The single most helpful thing came from reading the account of my great-grandfather George Bell, who ran a small seed and feed store in Ogden, Utah, at the onset of the Great Depression.
Davis Bell, CEO, Canopy // Lehi, Utah
Uncovering Useful Opportunities
The COVID pandemic has been what Harvard Business School professors Max Bazerman and Michael Watkins might call a “predictable surprise,” a foreseeable crisis that everyone knows will probably happen but which few people and organizations plan for because details like timing, magnitude, and so on are unknowable. But the crisis eventually comes, and that lack of preparation leaves us facing a crisis that brutally exposes the flaws in the technologies, systems, and processes that we depend on to perform critical tasks. COVID certainly did that. It taught us a painful lesson regarding our technology, but painful lessons uncover useful opportunities.
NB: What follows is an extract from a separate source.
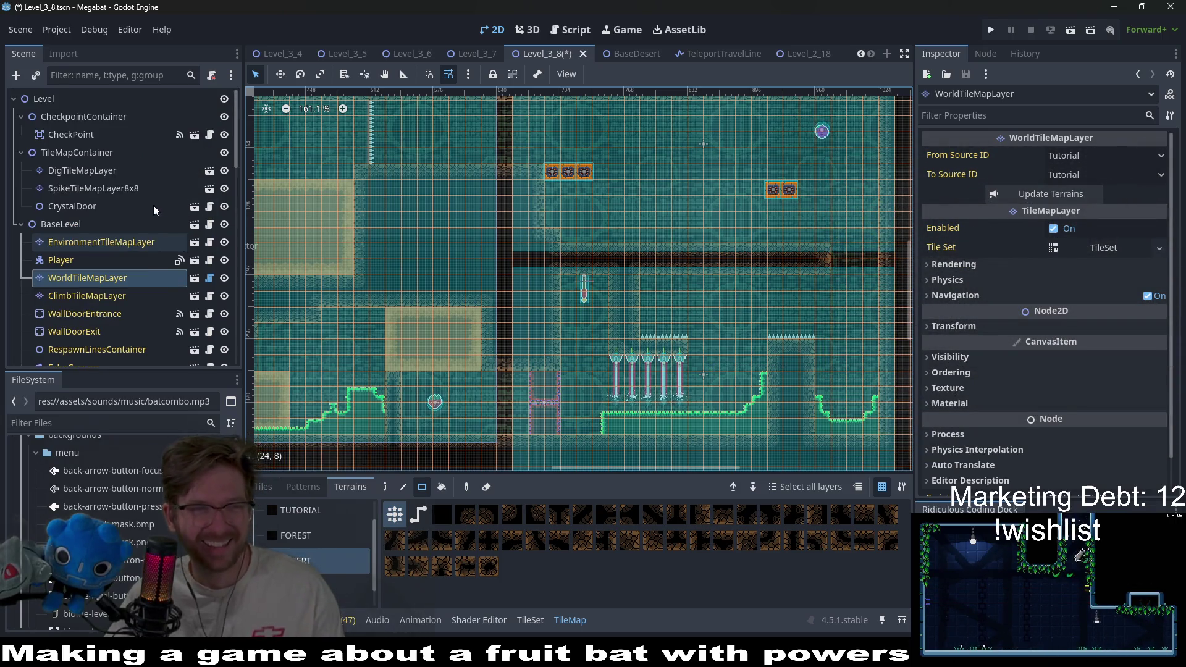
# Turn on Editable Children for the CrystalDoor node
pyautogui.click(94, 189)
pyautogui.click(95, 204)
The lesson was that uncertainty in a crisis can flip the relationship between process and technology on its head. Developing stable, user-friendly software, hardware, or networks as a whole takes time, but time is the first resource lost in a crisis. As COVID sparked national lockdowns, many institutions quickly realized that their IT systems were designed to support business models and processes that the pandemic had rendered unviable. Leaders desperately tried to come up with new processes, but because they lacked the luxury of time, their attempts to adapt available technology to changing processes often became a twisting of processes to fit the available technology’s capabilities. That process was extraordinarily painful, and many organizations didn’t survive it.
Crises don't just expose flaws, they also strip away uncertainties that hinder progress.
The opportunity is to use COVID’s exposure of those flaws to advance our technology. Crises don’t just expose flaws, they also strip away uncertainties that hinder progress. COVID was a technological stress test that offered a preview of the demands that the Information Age will increasingly make on individuals, institutions, and society. The software and other IT needed to meet those demands will have to be far more capable than what we have today. Entrepreneurial software developers now have a much clearer picture of exactly the software features that the world will need and hence the kinds of apps and features most likely to be successful in the marketplace.
That begs the question of who will build them first. The developer or company that does will have a significant advantage over competitors. The nations that adopt and integrate them the most widely will be far better positioned to weather the next international crisis than the ones that don’t—and the economic, cultural, and national security ramifications of those successes and failures will be enormous.